The algorithm was first trained and tested in 2020, which found that the accuracy of the predictive model was comparable to the performance of other fracture risk calculators currently available to physicians, including FRAX. Amgen researchers used the Optum EHR data set for model training, which at the time covered about 100 million individuals.
Validating Crystal Bone with quality real-world data
With these promising results, the next step involved validation testing for Crystal Bone. To help Amgen advance their work, Optum Life Sciences brought in Reliant Medical Group, a large multispecialty group within the Optum Care network. While maintaining all necessary patient privacy protections, Optum Life Science researchers ran the Crystal Bone algorithm on Reliant’s EHR data in order to identify patients likely to have a fracture within the next 2 years.
In the validation testing, Kelley and her team evaluated data from more than 105,000 patients over 50 years old with EHR codes for more than a 2-year consecutive history from December 2014 to November 2020. Records included demographics, diagnosis and procedure codes, and prescriptions. The validation study was presented as a poster at the American Society of Bone and Mineral Research (ASBMR) 2022 Annual Meeting.
Noteworthy findings included:
- Crystal Bone identified patients at risk of fracture within 2 years, with the ability to stratify patients into 3 times, 4 times, 7 times and 9 times relative fracture risk groups with model performance consistent with FRAX®.
- Among the 19,100 patients that Crystal Bone identified as at 3 times greater risk of future fracture, 69% had no prior osteoporosis diagnosis.

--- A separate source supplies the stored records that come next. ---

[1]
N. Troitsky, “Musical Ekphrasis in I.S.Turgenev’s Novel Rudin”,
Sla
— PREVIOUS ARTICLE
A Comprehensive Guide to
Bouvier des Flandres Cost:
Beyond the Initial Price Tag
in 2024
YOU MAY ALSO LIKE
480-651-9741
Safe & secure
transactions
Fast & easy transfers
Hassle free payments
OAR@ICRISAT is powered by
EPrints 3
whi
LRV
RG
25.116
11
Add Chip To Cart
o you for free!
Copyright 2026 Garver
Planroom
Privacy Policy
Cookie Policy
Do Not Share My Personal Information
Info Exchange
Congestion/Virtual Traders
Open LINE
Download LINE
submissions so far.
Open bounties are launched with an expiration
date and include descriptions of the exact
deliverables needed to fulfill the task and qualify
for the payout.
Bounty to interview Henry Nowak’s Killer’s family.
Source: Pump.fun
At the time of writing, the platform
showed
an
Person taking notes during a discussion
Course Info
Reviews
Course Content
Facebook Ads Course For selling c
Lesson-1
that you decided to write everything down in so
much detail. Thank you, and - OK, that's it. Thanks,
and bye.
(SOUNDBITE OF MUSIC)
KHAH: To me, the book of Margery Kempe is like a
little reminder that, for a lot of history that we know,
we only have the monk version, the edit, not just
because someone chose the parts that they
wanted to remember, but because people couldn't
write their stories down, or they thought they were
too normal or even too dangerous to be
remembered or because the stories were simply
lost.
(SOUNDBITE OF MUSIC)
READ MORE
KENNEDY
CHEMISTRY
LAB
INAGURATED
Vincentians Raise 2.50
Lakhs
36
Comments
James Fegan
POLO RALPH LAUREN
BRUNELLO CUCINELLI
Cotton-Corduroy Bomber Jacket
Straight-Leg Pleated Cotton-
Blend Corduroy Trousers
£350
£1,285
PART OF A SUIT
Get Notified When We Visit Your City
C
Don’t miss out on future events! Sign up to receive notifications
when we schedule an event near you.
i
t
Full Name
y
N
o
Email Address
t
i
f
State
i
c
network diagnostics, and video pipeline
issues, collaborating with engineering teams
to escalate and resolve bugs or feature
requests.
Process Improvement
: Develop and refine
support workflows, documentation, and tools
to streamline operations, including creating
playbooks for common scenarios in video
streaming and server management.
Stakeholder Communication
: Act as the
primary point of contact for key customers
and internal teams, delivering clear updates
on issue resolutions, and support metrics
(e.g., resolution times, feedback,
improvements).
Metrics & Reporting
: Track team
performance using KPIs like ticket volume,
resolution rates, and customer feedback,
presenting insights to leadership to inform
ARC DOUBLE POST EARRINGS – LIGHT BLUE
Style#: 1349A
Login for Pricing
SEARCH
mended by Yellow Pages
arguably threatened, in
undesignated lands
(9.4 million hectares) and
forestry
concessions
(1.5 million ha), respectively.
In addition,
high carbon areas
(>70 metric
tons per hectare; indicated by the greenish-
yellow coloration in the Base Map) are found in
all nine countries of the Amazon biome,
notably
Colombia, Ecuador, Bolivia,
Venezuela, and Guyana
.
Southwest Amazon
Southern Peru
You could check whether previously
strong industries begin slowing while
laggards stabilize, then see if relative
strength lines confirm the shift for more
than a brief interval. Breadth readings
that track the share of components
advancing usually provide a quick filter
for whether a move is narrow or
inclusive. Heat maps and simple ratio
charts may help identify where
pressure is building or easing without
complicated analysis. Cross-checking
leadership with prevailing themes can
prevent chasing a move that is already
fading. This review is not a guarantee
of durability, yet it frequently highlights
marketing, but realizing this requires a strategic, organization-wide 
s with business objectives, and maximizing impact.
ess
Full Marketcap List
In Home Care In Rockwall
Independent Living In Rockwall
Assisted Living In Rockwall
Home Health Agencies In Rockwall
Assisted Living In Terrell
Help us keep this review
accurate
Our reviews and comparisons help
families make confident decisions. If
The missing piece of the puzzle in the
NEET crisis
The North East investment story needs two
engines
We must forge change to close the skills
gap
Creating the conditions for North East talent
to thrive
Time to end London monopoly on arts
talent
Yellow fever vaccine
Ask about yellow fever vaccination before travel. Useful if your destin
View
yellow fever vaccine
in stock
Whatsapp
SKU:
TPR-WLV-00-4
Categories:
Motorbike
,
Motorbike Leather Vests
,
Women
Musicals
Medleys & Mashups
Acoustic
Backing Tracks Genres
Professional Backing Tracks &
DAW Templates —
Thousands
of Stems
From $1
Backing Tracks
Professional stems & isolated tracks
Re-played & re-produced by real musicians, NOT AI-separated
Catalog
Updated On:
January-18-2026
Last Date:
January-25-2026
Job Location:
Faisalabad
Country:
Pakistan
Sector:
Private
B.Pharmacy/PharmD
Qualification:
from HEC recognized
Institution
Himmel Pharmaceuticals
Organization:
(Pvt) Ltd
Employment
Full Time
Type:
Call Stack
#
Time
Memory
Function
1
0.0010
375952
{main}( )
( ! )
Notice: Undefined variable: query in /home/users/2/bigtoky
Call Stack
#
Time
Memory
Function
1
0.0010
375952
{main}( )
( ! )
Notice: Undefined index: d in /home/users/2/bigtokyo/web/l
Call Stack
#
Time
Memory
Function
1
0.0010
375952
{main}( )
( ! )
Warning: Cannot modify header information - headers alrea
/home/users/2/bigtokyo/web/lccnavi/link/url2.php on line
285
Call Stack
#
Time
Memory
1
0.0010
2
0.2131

With these promising findings, Amgen plans to further evaluate the Crystal Bone algorithm in the US to better understand its potential clinical use as an emerging technology that can innovatively transform care.
“Our next steps involve assisting Amgen to investigate the clinical utility of the Crystal Bone in a clinical study. It’s exciting to help test a risk assessment tool that may benefit patients,” Kelley says.